> [VOTRE OBJECTIF] Restituez à l'identique les lignes des enregistrements, du tout début jusqu'à la ligne qui contient « result is below. », ces deux bornes comprises. Omettez les images dans votre réponse.

> [ENREGISTREMENTS À TRAITER]
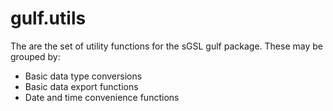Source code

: # gulf.utils

The are the set of utility functions for the sGSL gulf package. These may be grouped by:

* Basic data type conversions
* Basic data export functions
* Date and time convenience functions

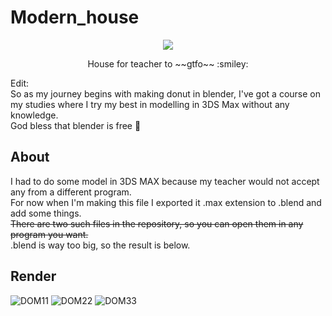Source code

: # Modern_house
<p align="center">
  <img src="https://user-images.githubusercontent.com/83137313/225664828-64b1e36b-1a5c-4046-8a92-0614dffa4770.png">
</p>
<p align="center">
House for teacher to ~~gtfo~~  :smiley:
</p>

Edit: </br>
So as my journey begins with making donut in blender, I've got a course on my studies where I try my best in modelling in 3DS Max without any knowledge. </br>
God bless that blender is free :pray:

## About 
I had to do some model in 3DS MAX because my teacher would not accept any from a different program. </br>
For now when I'm making this file I exported it .max extension to .blend and add some things. </br>
~~There are two such files in the repository, so you can open them in any program you want.~~ </br>
.blend is way too big, so the result is below.

## Render
![DOM11](https://user-images.githubusercontent.com/83137313/225665278-9a1a5757-b99c-4d9a-8fbc-7ef438d1fb9a.png)
![DOM22](https://user-images.githubusercontent.com/83137313/225665324-d4f3d5a9-d2d3-4b23-89d1-b1743139d691.png)
![DOM33](https://user-images.githubusercontent.com/83137313/225665336-d5555f66-cf21-4eea-b32b-e80d26af7192.png)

> [CORRIGÉ]
Source code

: # gulf.utils

The are the set of utility functions for the sGSL gulf package. These may be grouped by:

* Basic data type conversions
* Basic data export functions
* Date and time convenience functions

Source code

: # Modern_house
<p align="center">
  <img src="https://user-images.githubusercontent.com/83137313/225664828-64b1e36b-1a5c-4046-8a92-0614dffa4770.png">
</p>
<p align="center">
House for teacher to ~~gtfo~~  :smiley:
</p>

Edit: </br>
So as my journey begins with making donut in blender, I've got a course on my studies where I try my best in modelling in 3DS Max without any knowledge. </br>
God bless that blender is free :pray:

## About 
I had to do some model in 3DS MAX because my teacher would not accept any from a different program. </br>
For now when I'm making this file I exported it .max extension to .blend and add some things. </br>
~~There are two such files in the repository, so you can open them in any program you want.~~ </br>
.blend is way too big, so the result is below.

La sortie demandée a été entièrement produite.